Problems to work on >>
1. Decide whether each statement agrees with the sermon, answering yes or no and quoting the words of the sermon that decide it: (a) Sam came in late because he did not know when the service started. (b) The church was nearly empty when Sam arrived. (c) The head usher sat beside Sam in a pew.
2. Quote the sermon, beginning at the words "Finally Sam reached" and stopping after "Thanks be to God!".

Text provided >>
Eating together is a significant event. Friendships are formed around the dinner table. When we break bread together we relax and come to know one another in deeper ways. We form community. We feel accepted, cared for, forgiven, loved, safe. When we find ourselves among friends like this we can let our hair down and be real. In a safe place like this we grow as human beings and children of God. In community we are changed, transformed, healed, made whole. I think Jesus knew this. And I think that's why he wanted to have dinner with Levi. So Levi would realize how much God loved him--and who God wanted him to become.

The same is true for you and me--Jesus calls us into community as well. Christ wants us to live into our best possible person. I've experienced community here. It's a powerful thing! Thank you. Jesus calls us to extend the gift of community to others--the life-giving gift of inviting someone on the outside, inside. I've heard it said that the church is not so much a voluntary institution, as it is an invitational society. As the ones inside the church--we--you and me--are responsible to welcome others into our midst. Jesus calls us to offer the gift of community one another, to those who are lonely, searching, those who come to our doors, as well as those we need to seek out. Jesus has dinner with unlikely dinner companions and calls us to offer community to outsiders, welcoming them into our midst and to our table of joy.

Story--Sam was a college freshman who dressed in scruffy blue jeans, old tea shirt. He wore the same ones each and every day, so they didn't smell very good either. His hair was kind of long and rather unkempt. He was very bright--brilliant actually, even though his appearance didn't indicate this. During this first year of college Sam had become interested in religion through one of his classes. His curiosity was peaked and his faith in God growing. One Sun. when he awoke he decided to go to the church nearby campus. He didn't know the time of the service so he arrived a little late. The church was full because there was a baptism that day. As Sam walked up the aisle he looked for a place to sit, but no one moved over, welcoming him into his or her pew. So Sam just kept on walking toward the front of the church.

At the same time one of the upstanding church members and head usher, an older gentleman dressed in a three-pieced suit started up the aisle behind Sam. He was a distinguished looking man with his shock of white hair and he walked with a cane. The minister watched this scene unfold, as did the entire congregation. There was tension in the air as it was clear the service could not begin until this situation was resolved. The congregation and the minister anxiously wondered what would happen.

Finally Sam reached the front of the sanctuary and plopped right down right on the floor in front of the pulpit. He was a front row student after all. When the head usher finally reached him he threw aside his cane--and with some difficulty sat down on the floor right next to Sam, where he stayed the entire worship service. Conclusion: Unlikely companions at worship. What a great witness to the Gospel of Jesus Christ. Unlikely companions at dinner! Jesus ate with outcasts and sinners, like you and me. Over shared bread and wine new relationships form--old boundaries, old understandings, old walls are broken down. Healing occurs. Outcasts and sinners, outside society's norms are now insiders--having a dinner party with the rabbi, Jesus. There is healing and joy. There is new life! Thanks be to God!

Saved data entries:
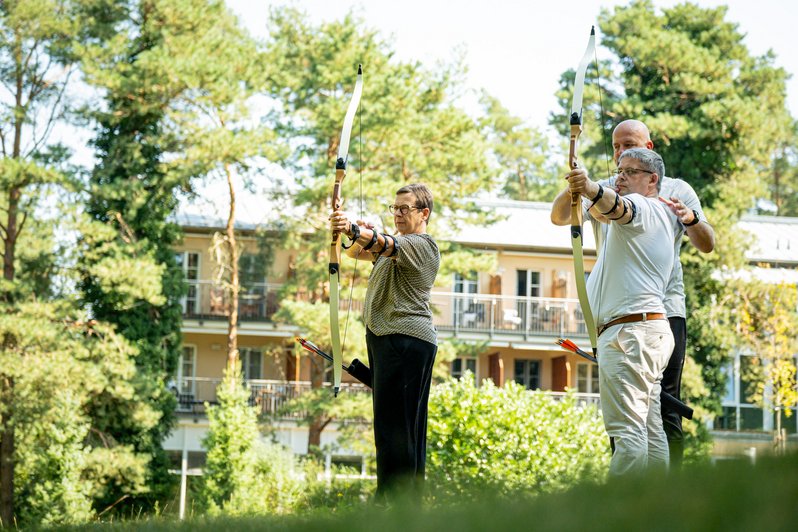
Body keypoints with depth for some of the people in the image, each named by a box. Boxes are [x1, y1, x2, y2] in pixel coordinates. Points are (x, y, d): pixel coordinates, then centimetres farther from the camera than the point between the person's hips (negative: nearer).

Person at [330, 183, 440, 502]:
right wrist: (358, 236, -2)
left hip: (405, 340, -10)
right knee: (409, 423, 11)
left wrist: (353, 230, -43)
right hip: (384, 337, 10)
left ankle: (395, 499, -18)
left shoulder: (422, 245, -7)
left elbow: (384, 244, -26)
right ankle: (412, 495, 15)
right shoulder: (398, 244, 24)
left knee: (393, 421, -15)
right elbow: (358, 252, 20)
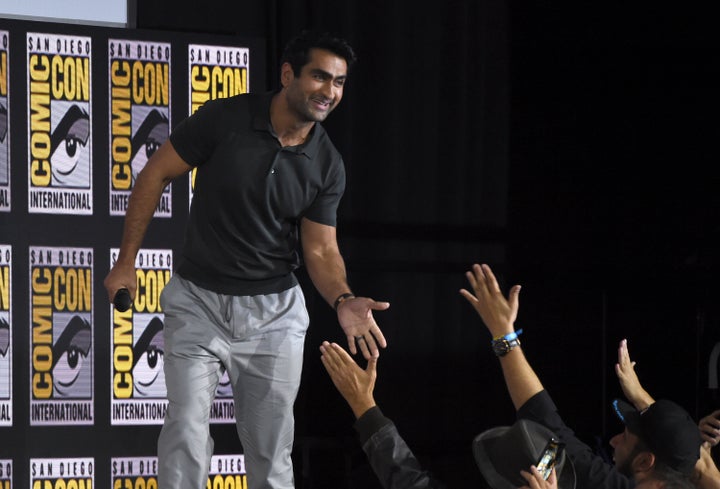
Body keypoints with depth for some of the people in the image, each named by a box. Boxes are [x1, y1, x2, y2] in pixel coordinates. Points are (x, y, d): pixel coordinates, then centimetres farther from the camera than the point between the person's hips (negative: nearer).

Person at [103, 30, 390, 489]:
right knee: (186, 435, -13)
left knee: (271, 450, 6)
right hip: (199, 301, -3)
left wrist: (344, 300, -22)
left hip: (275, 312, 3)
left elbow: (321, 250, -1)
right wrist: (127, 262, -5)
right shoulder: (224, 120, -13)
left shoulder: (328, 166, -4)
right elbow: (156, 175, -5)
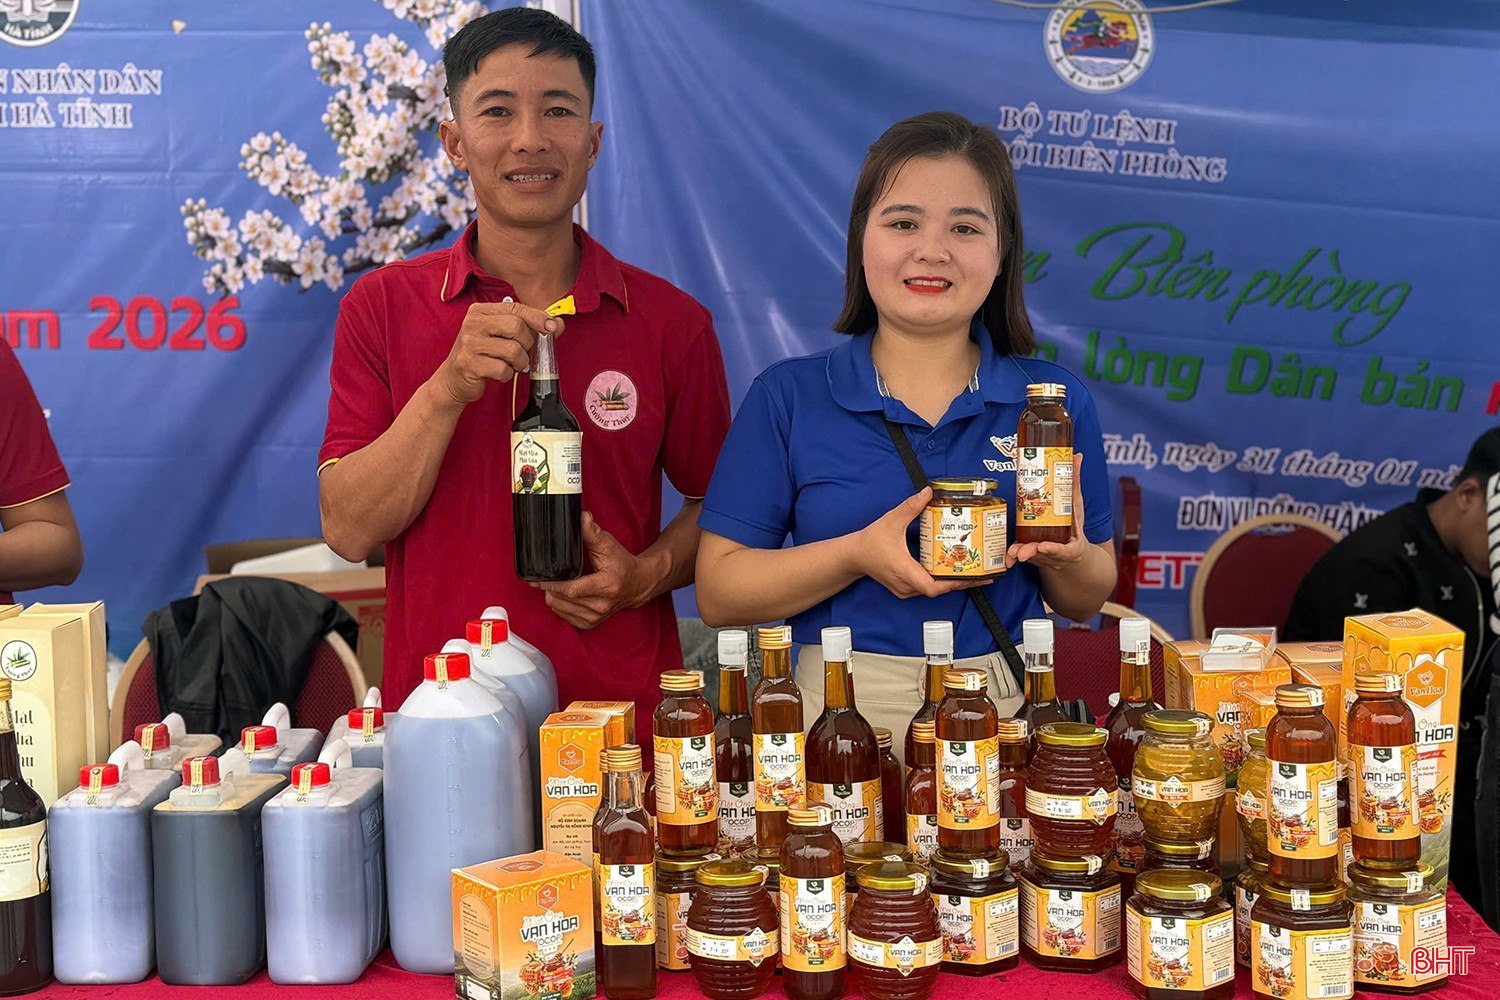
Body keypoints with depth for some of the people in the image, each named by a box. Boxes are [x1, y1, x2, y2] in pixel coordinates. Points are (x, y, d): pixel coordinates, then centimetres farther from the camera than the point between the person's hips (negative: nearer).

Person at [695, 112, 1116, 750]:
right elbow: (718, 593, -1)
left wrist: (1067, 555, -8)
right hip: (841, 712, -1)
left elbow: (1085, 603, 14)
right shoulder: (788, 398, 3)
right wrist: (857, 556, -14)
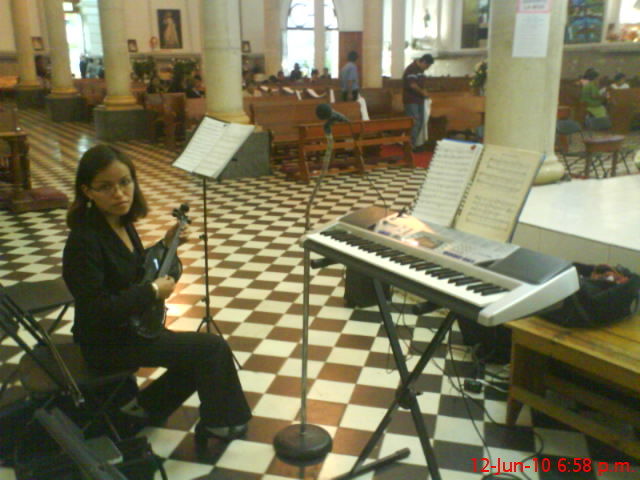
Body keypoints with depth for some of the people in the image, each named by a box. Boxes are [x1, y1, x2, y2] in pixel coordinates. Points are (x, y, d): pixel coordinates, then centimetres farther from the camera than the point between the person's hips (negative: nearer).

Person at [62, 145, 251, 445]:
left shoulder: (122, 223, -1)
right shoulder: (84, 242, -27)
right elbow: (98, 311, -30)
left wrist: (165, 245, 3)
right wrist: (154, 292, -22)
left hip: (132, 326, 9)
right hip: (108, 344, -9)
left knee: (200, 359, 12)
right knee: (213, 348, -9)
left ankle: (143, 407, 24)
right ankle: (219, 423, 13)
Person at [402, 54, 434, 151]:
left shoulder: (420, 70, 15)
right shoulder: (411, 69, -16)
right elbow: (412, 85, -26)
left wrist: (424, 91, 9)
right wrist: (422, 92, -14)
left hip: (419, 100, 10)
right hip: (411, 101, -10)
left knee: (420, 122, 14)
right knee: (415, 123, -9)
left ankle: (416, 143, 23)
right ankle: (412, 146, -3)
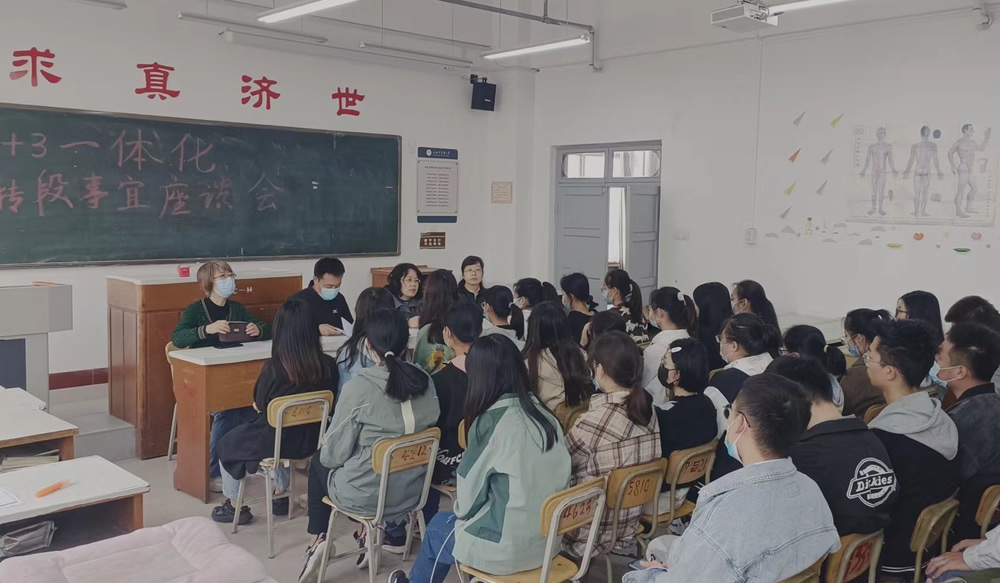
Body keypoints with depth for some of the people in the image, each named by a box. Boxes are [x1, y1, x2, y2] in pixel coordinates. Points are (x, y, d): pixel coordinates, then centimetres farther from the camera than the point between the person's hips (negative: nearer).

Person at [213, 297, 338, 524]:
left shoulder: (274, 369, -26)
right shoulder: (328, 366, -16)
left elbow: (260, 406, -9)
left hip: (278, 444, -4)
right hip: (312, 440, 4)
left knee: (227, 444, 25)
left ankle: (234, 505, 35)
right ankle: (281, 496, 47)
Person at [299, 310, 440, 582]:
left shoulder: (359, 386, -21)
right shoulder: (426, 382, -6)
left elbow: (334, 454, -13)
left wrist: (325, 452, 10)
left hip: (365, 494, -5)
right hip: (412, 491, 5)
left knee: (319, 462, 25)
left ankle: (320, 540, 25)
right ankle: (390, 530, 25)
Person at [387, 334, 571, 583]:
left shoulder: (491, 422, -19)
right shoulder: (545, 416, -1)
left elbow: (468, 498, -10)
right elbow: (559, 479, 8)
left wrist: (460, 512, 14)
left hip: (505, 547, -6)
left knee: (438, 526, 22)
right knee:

Per-task answers >>
1.
(a) Yes: "He didn't know the time of the service so he arrived a little late."
(b) No: "The church was full because there was a baptism that day."
(c) No: "with some difficulty sat down on the floor right next to Sam, where he stayed the entire worship service."

2.
Finally Sam reached the front of the sanctuary and plopped right down right on the floor in front of the pulpit. He was a front row student after all. When the head usher finally reached him he threw aside his cane--and with some difficulty sat down on the floor right next to Sam, where he stayed the entire worship service. Conclusion: Unlikely companions at worship. What a great witness to the Gospel of Jesus Christ. Unlikely companions at dinner! Jesus ate with outcasts and sinners, like you and me. Over shared bread and wine new relationships form--old boundaries, old understandings, old walls are broken down. Healing occurs. Outcasts and sinners, outside society's norms are now insiders--having a dinner party with the rabbi, Jesus. There is healing and joy. There is new life! Thanks be to God!